Africa yet to consider maritime security

The African Union has ignored the resolutions of the two previous Sea Power for Africa symposia, held in 2005 and 2006, and has yet to discuss maritime security in any detail.
This emerged at the 3rd Sea Power for Africa symposium, underway in Cape Town where an AU official asked the representatives of 31 African states as well as 16 international navies help it craft a plan to deal with the challenges that include the disruption of sea lines of communication; the illegal exploitation of resources; pollution and dumping; human and drug trafficking as well as other organised crime, including sea piracy; terrorism and natural disasters.
The symposium is taking place at a time that 23 countries – none of them African – have pledged or deployed ships to patrol the Gulf of Aden and adjacent waters, where well over a hundred incidents of piracy were reported last year.
Pirates, mostly operating from lawless Somalia, Somaliland and Puntland, hijacked ships and extracted millions of US dollars as ransom from ship owners. In addition, hundreds of sailors were taken hostage and several murdered, with scores injured in pirate attacks that have also pushed up maritime insurance premiums and forced ships to round the Cape to Europe or Asia rather than use the Suez Canal and Red Sea. This has, in turn, pushed up consumer prices, also in Africa.

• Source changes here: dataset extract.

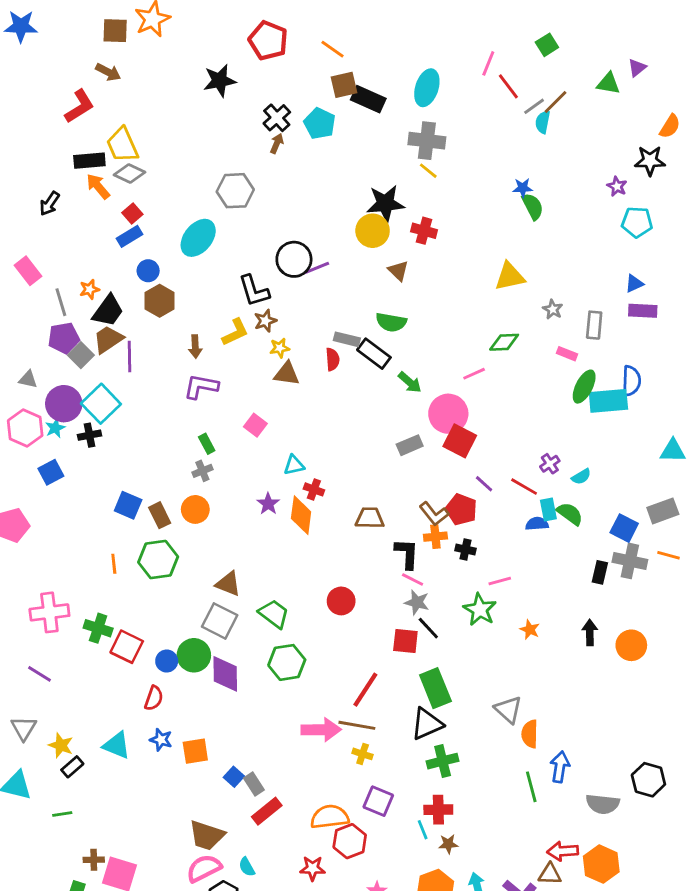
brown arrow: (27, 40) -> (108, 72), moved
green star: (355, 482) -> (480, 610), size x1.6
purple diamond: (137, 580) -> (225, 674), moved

South African defence minister Charles Nqakula says the lack of an African response is indeed problematic. “Of course that worries us. We do need to deal with organised crime in all manners that present itself, including that from the sea, and including sea piracy.”
Nqakula adds that he expects the AU to address the problem in the near future. “I`m sure it will be discussed at the next meeting of the AU – I`m not sure when that is – but I`m sure it will be discussed.